Reverberation needs a totally different approach, based on works from Scroeder and Moorer. As soon as I have some clear info on this subject, I'll publish it here.
Flanger, Chorus: This is implemented building the delay basic block, but things get now a bit complicated. The time delay modulation can't be done by a VCO as in the digital implementation, it must be done in software. This leads us to generate time delays in "fractions of clock period", so an interpolation between two samples is needed to get the real value.
The minimum delay is the delay time (in milliseconds) specified. The maximum delay is the minimum delay plus the modulation width time (in milliseconds). They are translated to samples as follows:
min_delay = delay * fs / 1000
max_delay = ( delay + width ) * fs / 1000, where fs is the sampling frequency.
Once the minimum and maximum delays are determined, calculated from the modulation width and delay time data, the read pointer is swept inside that interval, being incremented or decremented as the sweep speed indicates.
The time delay modulation speed is specified in cycles per second (Hz), so a conversion to the needed pointer increment should be performed.
We have to travel the specified number of samples and return back the number of times specified, and we have SAMPLE_RATE time intervals to do it in a second.
So, if a linear ramp is used, the pointer increment will be calculated as follows:
step = 2 * width * fm / fs, where fs is the sampling frequency, fm is the sweep frequency, and width is the calculated sweep width in samples (max_delay - min_delay). This amount will be added to the normal read pointer increment at every interval.
And, if the exponential function is used, the pointer increment will be:
step = (max_sweep/min_sweep) ^(2fm/fs). This coefficient is the value which the read pointer will be multiplied by at every interval.
If the pointer points to location 1000.523; we´ll have to interpolate between sample 1000 and sample 1001 to get the value corresponding to the analog signal if it were sampled at the time instant corresponding to sample 1000.523. The interpolation method used will depend on CPU power available and the desired effect quality. For non-professional purposes, against theoretical aseverations, linear interpolation can be used, particularly if the sampling rate is quite higher than the analog signal´s highest frequency component.

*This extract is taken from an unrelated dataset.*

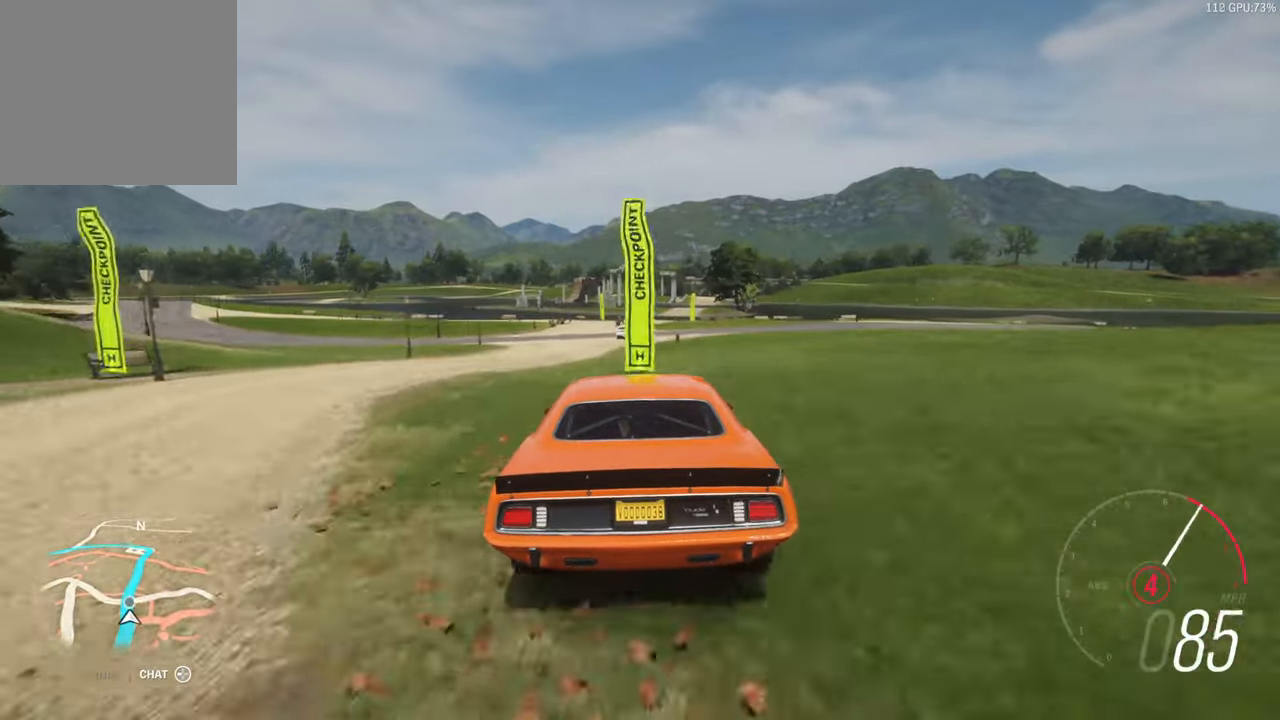
{"buttons": ["R2"], "left_stick": "right", "right_stick": "center", "events": [[16, "left_stick", "right"], [250, "left_stick", "center"], [383, "left_stick", "right"]]}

Linear interpolation is easily done by decomposing the pointer in an integer and a fractional part, using the integer part to read two contiguous memory locations and the fractional part to weight both values, for example, [1000.523]=0.523*[1001] + (1-0.523)*[1000], where [location] means the data value stored at that location, that is: "To get the data value corresponding to location 1000.523; we calculate it by multiplying the fractional part by the content of the next location plus the fractional part´s one complement multiplied by the content of the integer location".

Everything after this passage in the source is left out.